ふつうより敏感です


 最近、カウンセリングの場面で、「HSPって知ってますか?」「私はHSPなんじゃないかと思うんです」と、「HSP」という言葉を本当によく耳にするようになりました。親御さんの場合には、「うちの子どもはHSCかもしれない」というお話も多く聞かれます。芸能人の方の中に、自分はHSPだとカミングアウトされた方もいらして、SNSやメディアを通じて多くの人に広がってきている言葉です。


 ご存知ない方のために、念のためご案内しておくと、HSPとは「Highly Sensitive Person」の略で、日本語での正式な用語としては「環境感受性(感覚処理感受性)の高い人」という意味になります。さらに、それが子どもの場合には、「HSC=Highly Sensitive Child」と呼ばれ、意味はそのまま「環境感受性(感覚処理感受性)の高い子ども」ということになります。
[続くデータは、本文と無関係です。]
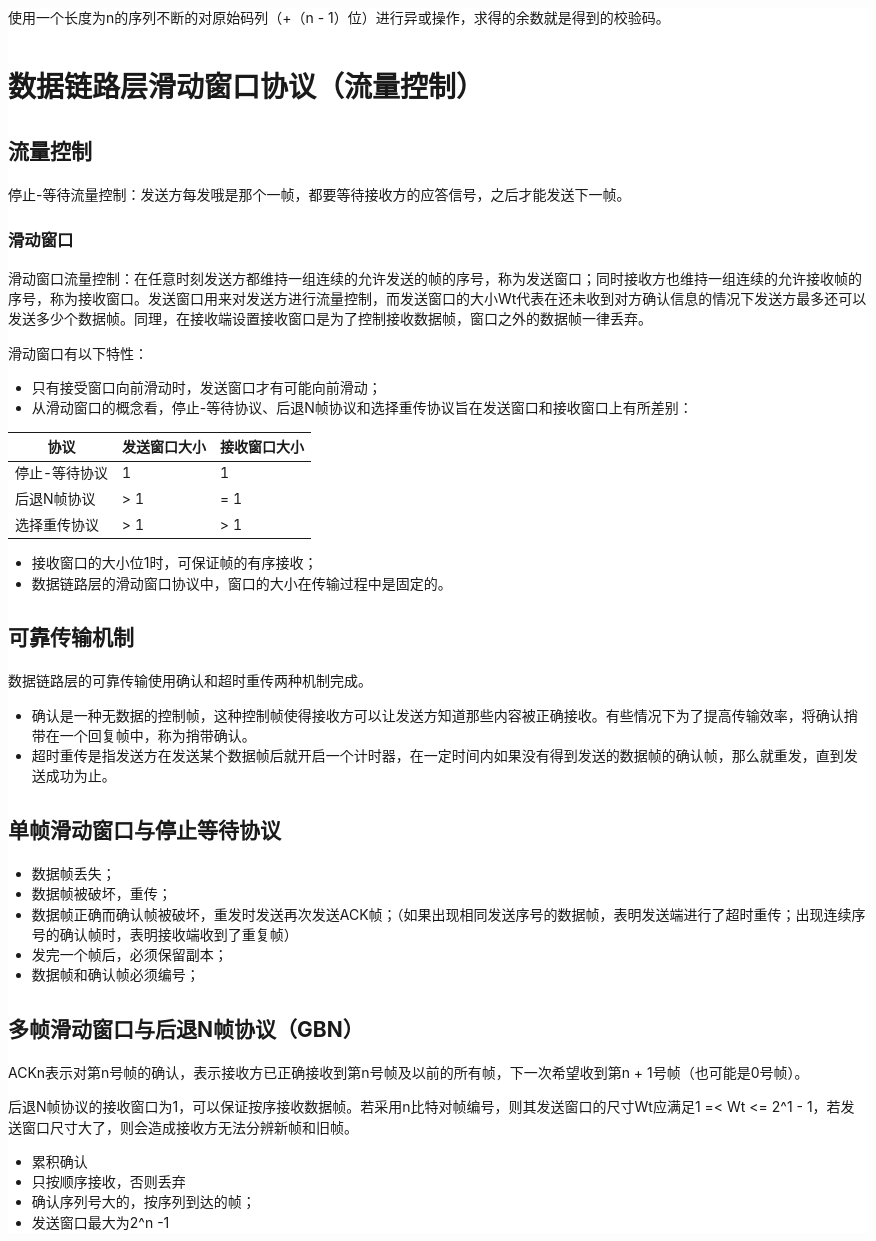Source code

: 使用一个长度为n的序列不断的对原始码列（+（n - 1）位）进行异或操作，求得的余数就是得到的校验码。



# 数据链路层滑动窗口协议（流量控制）

## 流量控制

停止-等待流量控制：发送方每发哦是那个一帧，都要等待接收方的应答信号，之后才能发送下一帧。

### 滑动窗口

滑动窗口流量控制：在任意时刻发送方都维持一组连续的允许发送的帧的序号，称为发送窗口；同时接收方也维持一组连续的允许接收帧的序号，称为接收窗口。发送窗口用来对发送方进行流量控制，而发送窗口的大小Wt代表在还未收到对方确认信息的情况下发送方最多还可以发送多少个数据帧。同理，在接收端设置接收窗口是为了控制接收数据帧，窗口之外的数据帧一律丢弃。

滑动窗口有以下特性：

- 只有接受窗口向前滑动时，发送窗口才有可能向前滑动；
- 从滑动窗口的概念看，停止-等待协议、后退N帧协议和选择重传协议旨在发送窗口和接收窗口上有所差别：

| 协议          | 发送窗口大小 | 接收窗口大小 |
| ------------- | ------------ | ------------ |
| 停止-等待协议 | 1            | 1            |
| 后退N帧协议   | > 1          | = 1          |
| 选择重传协议  | > 1          | > 1          |

- 接收窗口的大小位1时，可保证帧的有序接收；
- 数据链路层的滑动窗口协议中，窗口的大小在传输过程中是固定的。

## 可靠传输机制

数据链路层的可靠传输使用确认和超时重传两种机制完成。

- 确认是一种无数据的控制帧，这种控制帧使得接收方可以让发送方知道那些内容被正确接收。有些情况下为了提高传输效率，将确认捎带在一个回复帧中，称为捎带确认。
- 超时重传是指发送方在发送某个数据帧后就开启一个计时器，在一定时间内如果没有得到发送的数据帧的确认帧，那么就重发，直到发送成功为止。

## 单帧滑动窗口与停止等待协议

- 数据帧丢失；
- 数据帧被破坏，重传；
- 数据帧正确而确认帧被破坏，重发时发送再次发送ACK帧；（如果出现相同发送序号的数据帧，表明发送端进行了超时重传；出现连续序号的确认帧时，表明接收端收到了重复帧）
- 发完一个帧后，必须保留副本；
- 数据帧和确认帧必须编号；

## 多帧滑动窗口与后退N帧协议（GBN）

ACKn表示对第n号帧的确认，表示接收方已正确接收到第n号帧及以前的所有帧，下一次希望收到第n + 1号帧（也可能是0号帧）。

后退N帧协议的接收窗口为1，可以保证按序接收数据帧。若采用n比特对帧编号，则其发送窗口的尺寸Wt应满足1 =< Wt <= 2^1 - 1，若发送窗口尺寸大了，则会造成接收方无法分辨新帧和旧帧。

- 累积确认
- 只按顺序接收，否则丢弃
- 确认序列号大的，按序列到达的帧；
- 发送窗口最大为2^n -1 
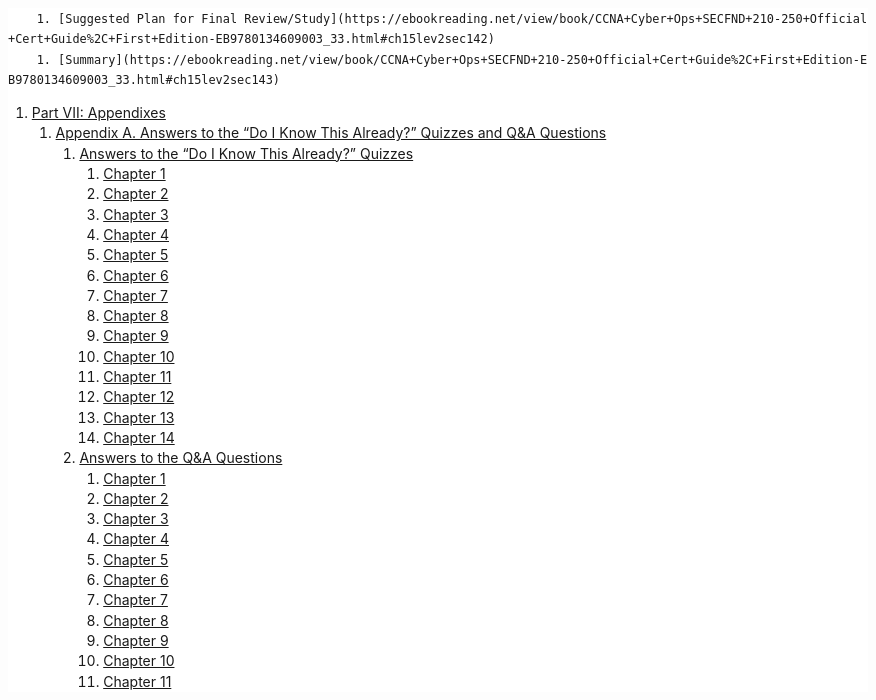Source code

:         1. [Suggested Plan for Final Review/Study](https://ebookreading.net/view/book/CCNA+Cyber+Ops+SECFND+210-250+Official+Cert+Guide%2C+First+Edition-EB9780134609003_33.html#ch15lev2sec142)
        1. [Summary](https://ebookreading.net/view/book/CCNA+Cyber+Ops+SECFND+210-250+Official+Cert+Guide%2C+First+Edition-EB9780134609003_33.html#ch15lev2sec143)
1. [Part VII: Appendixes](https://ebookreading.net/view/book/CCNA+Cyber+Ops+SECFND+210-250+Official+Cert+Guide%2C+First+Edition-EB9780134609003_34.html#part07)
    1. [Appendix A. Answers to the “Do I Know This Already?” Quizzes and Q&amp;A Questions](https://ebookreading.net/view/book/CCNA+Cyber+Ops+SECFND+210-250+Official+Cert+Guide%2C+First+Edition-EB9780134609003_35.html#app01)
        1. [Answers to the “Do I Know This Already?” Quizzes](https://ebookreading.net/view/book/CCNA+Cyber+Ops+SECFND+210-250+Official+Cert+Guide%2C+First+Edition-EB9780134609003_35.html#app01lev1sec01)
            1. [Chapter 1](https://ebookreading.net/view/book/CCNA+Cyber+Ops+SECFND+210-250+Official+Cert+Guide%2C+First+Edition-EB9780134609003_35.html#app01lev1sec02)
            1. [Chapter 2](https://ebookreading.net/view/book/CCNA+Cyber+Ops+SECFND+210-250+Official+Cert+Guide%2C+First+Edition-EB9780134609003_35.html#app01lev1sec03)
            1. [Chapter 3](https://ebookreading.net/view/book/CCNA+Cyber+Ops+SECFND+210-250+Official+Cert+Guide%2C+First+Edition-EB9780134609003_35.html#app01lev1sec04)
            1. [Chapter 4](https://ebookreading.net/view/book/CCNA+Cyber+Ops+SECFND+210-250+Official+Cert+Guide%2C+First+Edition-EB9780134609003_35.html#app01lev1sec05)
            1. [Chapter 5](https://ebookreading.net/view/book/CCNA+Cyber+Ops+SECFND+210-250+Official+Cert+Guide%2C+First+Edition-EB9780134609003_35.html#app01lev1sec06)
            1. [Chapter 6](https://ebookreading.net/view/book/CCNA+Cyber+Ops+SECFND+210-250+Official+Cert+Guide%2C+First+Edition-EB9780134609003_35.html#app01lev1sec07)
            1. [Chapter 7](https://ebookreading.net/view/book/CCNA+Cyber+Ops+SECFND+210-250+Official+Cert+Guide%2C+First+Edition-EB9780134609003_35.html#app01lev1sec08)
            1. [Chapter 8](https://ebookreading.net/view/book/CCNA+Cyber+Ops+SECFND+210-250+Official+Cert+Guide%2C+First+Edition-EB9780134609003_35.html#app01lev1sec09)
            1. [Chapter 9](https://ebookreading.net/view/book/CCNA+Cyber+Ops+SECFND+210-250+Official+Cert+Guide%2C+First+Edition-EB9780134609003_35.html#app01lev1sec10)
            1. [Chapter 10](https://ebookreading.net/view/book/CCNA+Cyber+Ops+SECFND+210-250+Official+Cert+Guide%2C+First+Edition-EB9780134609003_35.html#app01lev1sec11)
            1. [Chapter 11](https://ebookreading.net/view/book/CCNA+Cyber+Ops+SECFND+210-250+Official+Cert+Guide%2C+First+Edition-EB9780134609003_35.html#app01lev1sec12)
            1. [Chapter 12](https://ebookreading.net/view/book/CCNA+Cyber+Ops+SECFND+210-250+Official+Cert+Guide%2C+First+Edition-EB9780134609003_35.html#app01lev1sec13)
            1. [Chapter 13](https://ebookreading.net/view/book/CCNA+Cyber+Ops+SECFND+210-250+Official+Cert+Guide%2C+First+Edition-EB9780134609003_35.html#app01lev1sec14)
            1. [Chapter 14](https://ebookreading.net/view/book/CCNA+Cyber+Ops+SECFND+210-250+Official+Cert+Guide%2C+First+Edition-EB9780134609003_35.html#app01lev1sec15)
        1. [Answers to the Q&amp;A Questions](https://ebookreading.net/view/book/CCNA+Cyber+Ops+SECFND+210-250+Official+Cert+Guide%2C+First+Edition-EB9780134609003_35.html#app01lev1sec16)
            1. [Chapter 1](https://ebookreading.net/view/book/CCNA+Cyber+Ops+SECFND+210-250+Official+Cert+Guide%2C+First+Edition-EB9780134609003_35.html#app01lev1sec17)
            1. [Chapter 2](https://ebookreading.net/view/book/CCNA+Cyber+Ops+SECFND+210-250+Official+Cert+Guide%2C+First+Edition-EB9780134609003_35.html#app01lev1sec18)
            1. [Chapter 3](https://ebookreading.net/view/book/CCNA+Cyber+Ops+SECFND+210-250+Official+Cert+Guide%2C+First+Edition-EB9780134609003_35.html#app01lev1sec19)
            1. [Chapter 4](https://ebookreading.net/view/book/CCNA+Cyber+Ops+SECFND+210-250+Official+Cert+Guide%2C+First+Edition-EB9780134609003_35.html#app01lev1sec20)
            1. [Chapter 5](https://ebookreading.net/view/book/CCNA+Cyber+Ops+SECFND+210-250+Official+Cert+Guide%2C+First+Edition-EB9780134609003_35.html#app01lev1sec21)
            1. [Chapter 6](https://ebookreading.net/view/book/CCNA+Cyber+Ops+SECFND+210-250+Official+Cert+Guide%2C+First+Edition-EB9780134609003_35.html#app01lev1sec22)
            1. [Chapter 7](https://ebookreading.net/view/book/CCNA+Cyber+Ops+SECFND+210-250+Official+Cert+Guide%2C+First+Edition-EB9780134609003_35.html#app01lev1sec23)
            1. [Chapter 8](https://ebookreading.net/view/book/CCNA+Cyber+Ops+SECFND+210-250+Official+Cert+Guide%2C+First+Edition-EB9780134609003_35.html#app01lev1sec24)
            1. [Chapter 9](https://ebookreading.net/view/book/CCNA+Cyber+Ops+SECFND+210-250+Official+Cert+Guide%2C+First+Edition-EB9780134609003_35.html#app01lev1sec25)
            1. [Chapter 10](https://ebookreading.net/view/book/CCNA+Cyber+Ops+SECFND+210-250+Official+Cert+Guide%2C+First+Edition-EB9780134609003_35.html#app01lev1sec26)
            1. [Chapter 11](https://ebookreading.net/view/book/CCNA+Cyber+Ops+SECFND+210-250+Official+Cert+Guide%2C+First+Edition-EB9780134609003_35.html#app01lev1sec27)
 例えば、新しく買ってきた洋服のタグが気になって着られないとか、朝の強い光を浴びると極端に不安になってしまうとか、大きな音や声を聞くと心臓がドキドキしてやるべきことが手につかないとかといったように、環境から何らかの刺激の影響を「ふつう」よりもとても強く受け、「ふつう」でない状態になりやすい気質を持っている人のことをHSPと呼び、また特にそのような子どものことをHSCと呼びます。HSP(HSC)は、もともと心理学の概念ですから、心理学的な調査研究で実証されてきました(やや専門的な内容ですが、興味のある方はこちらをご参考ください)。


 それにしても、なぜ今この新しい心理学的な知見がここまで広く一般の人に知れ渡っているのでしょうか。また、元々この概念を使い始めたアーロン,E.N.という心理学者の著作がなぜこれほどまでに世界的なベストセラーになっているのでしょうか。


 このことは、前回話題にした、最近は「普通」が「不通」になっていることや、「普通」と「不通」のせめぎ合いが起こりやすくなっていることと、密接な関係があります。